Laura showed me around the Seal Press digs and introduced me to the whole crew. I even got some insight into some of her favorite soon-to-come book projects.

I knew about six years ago. when Seal decided to publish Second Wind, that I’d found a special publisher, but while I was in the office meeting friends face to face and looking at the shelves of quality titles Seal has put out, I felt lucky once again.

After leaving Berkeley, Bill and I drove down highway 1 to see the coast of California.  If you haven’t done this, you should. Our West Coast rivals the Great Ocean Road in Australia or the road down to Cape Point in South Africa. Craggy rocks and crashing sea call out for drivers to stop every few miles just to gaze backwards from whence they’ve just come.

But for me the best part of the drive was just north of the town of San Simeon where the Elephant Seals congregate. I love sea wildlife, and seals are some of my favorites because they’re so unafraid of humans. They’ll look you right in the eye if you can get close enough.

Check this out.

 

So, a hard night was followed by a delightful day. That’s how it goes.

Now we’re checking out Zion and Bryce before heading to Arizona. Stay tuned for more pics.

Jack London Inn–Hotel California

Feb 24
Posted by Cami Ostman Filed in Travel log

“You can check out anytime you like, but you can never leave.” -The Eagles

Friends, you know I’ve got a low bar for my lodgings when I travel. My policy has always been if a place is clean, safe, and quiet enough to sleep in, I don’t care much about what it looks like. Two weekends ago, I got to stay in a gorgeous hotel with some of the Fit School women in Austin, Texas where we were spoiled with good coffee in the mornings and a driver to take us where we wanted to go in the city. It measured far above my usual standards and I enjoyed the room–and the company.

This week, Bill and I are trekking down I-5 and decided to make a stop in  Oakland so I can scoot over to Berkeley in the morning to have coffee with my editor from Seal Press.
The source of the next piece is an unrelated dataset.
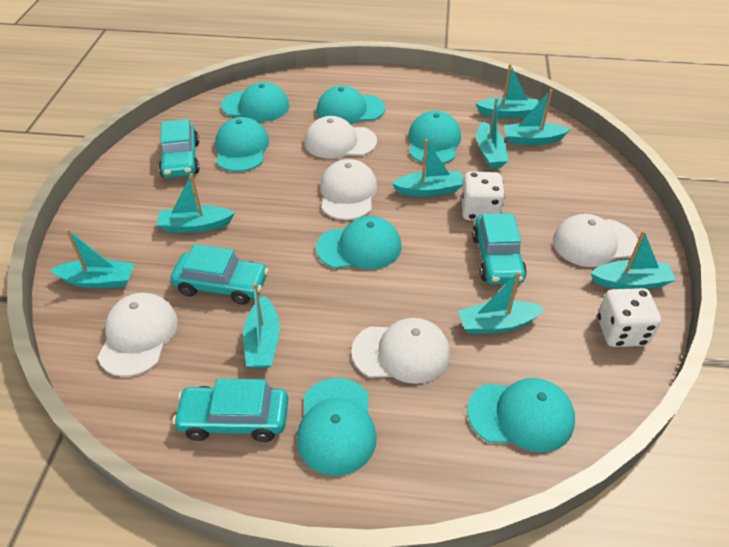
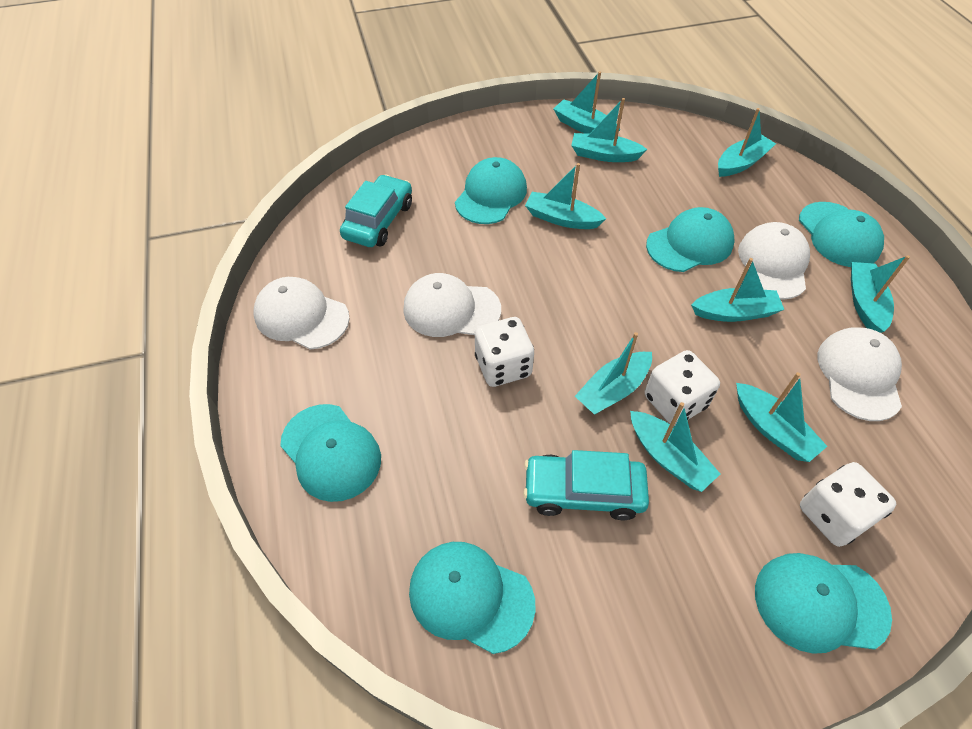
turquoise cap: [215,117,269,172] [221,82,290,122] [297,378,377,476] [316,216,401,269] [317,85,385,124] [408,111,461,164] [467,378,575,452] = 7 -> [280,404,381,502] [409,542,536,654] [455,157,527,224] [646,207,735,272] [755,553,892,654] [799,202,884,267] = 6
turquoise car: [159,119,200,178] [170,244,269,305] [173,379,288,442] [472,213,527,284] = 4 -> [340,174,412,247] [523,450,649,521] = 2
white cap: [98,293,178,377] [305,116,377,159] [320,159,377,220] [351,318,450,384] [553,214,638,267] = 5 -> [254,277,350,350] [403,273,501,337] [738,222,810,300] [818,327,902,421] = 4
white dice: [461,171,505,221] [598,288,661,347] = 2 -> [475,317,534,387] [645,350,720,426] [800,462,896,547] = 3

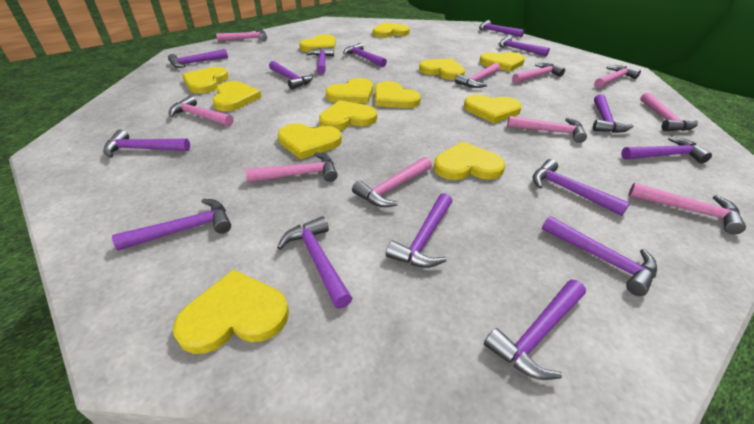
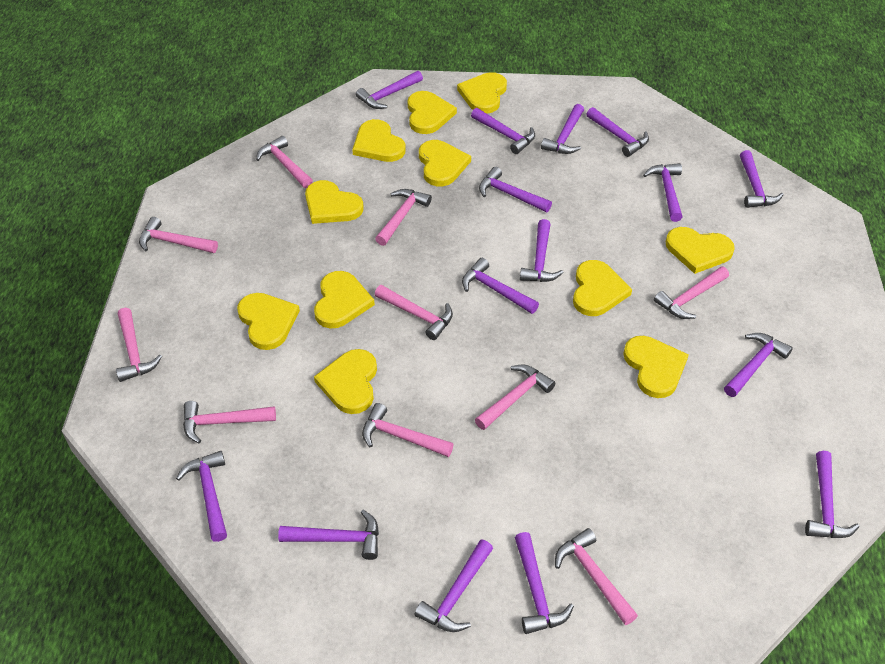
yellow heart: [173,269,289,354] [182,67,229,93] [212,81,261,111] [278,124,342,159] [299,34,336,52] [319,100,377,130] [326,78,373,103] [373,22,410,38] [375,81,421,108] [419,59,465,80] [434,141,505,180] [464,95,522,123] [479,52,525,72] = 13 -> [237,293,300,350] [305,180,364,224] [314,271,375,329] [314,349,377,414] [352,119,406,162] [407,91,457,134] [419,140,471,186] [457,72,507,114] [573,260,632,316] [623,336,689,398] [666,227,735,274] = 11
In a rush to finish up our travel  plans last week, Bill booked us a room online at the Jack London Inn. Sounds literary, doesn’t it?

After arriving and seeing the state of the place, Bill went down to talk to the clerk at the front desk.

Bill: “The website says there are coffee makers and hair dryers in the room. We don’t have either of those things.”

Clerk: “That’s because everything has been stolen. You have to make a special request for those.”

Can I just say that you should never, ever, EVER be so cocky as to fail to read the reviews online before booking a room. This place is not so clean, probably not safe, and most likely won’t be quiet. Take a look:

The hole that looks in from the room next door.

The hole that looks in from the room next door.

 

The way I plugged the hole that looks in from the next room.

The way I plugged the hole that looks in from the next room.

 

Their website didn't show this.

Their website didn’t show this.

 

At least they have a TV. Too bad the remote doesn't have any batteries.

At least they have a TV. Too bad the remote doesn’t have any batteries.

 

The moral of the story is that you should ALWAYS read reviews. We  trusted the Jack London Inn website, and that was a mistake. On the positive side, Bill and I have a sense of humor–we’ll be fine. Plus, as a writer, I never know when a bad experience will be fodder for a good story, so it’s hard to be too dismayed over anything that happens. Still, I wish we could be sure we weren’t sleeping in a room next to a crack dealer.

I’ll give credit to my husband… he sure knows how to show a girl a good time!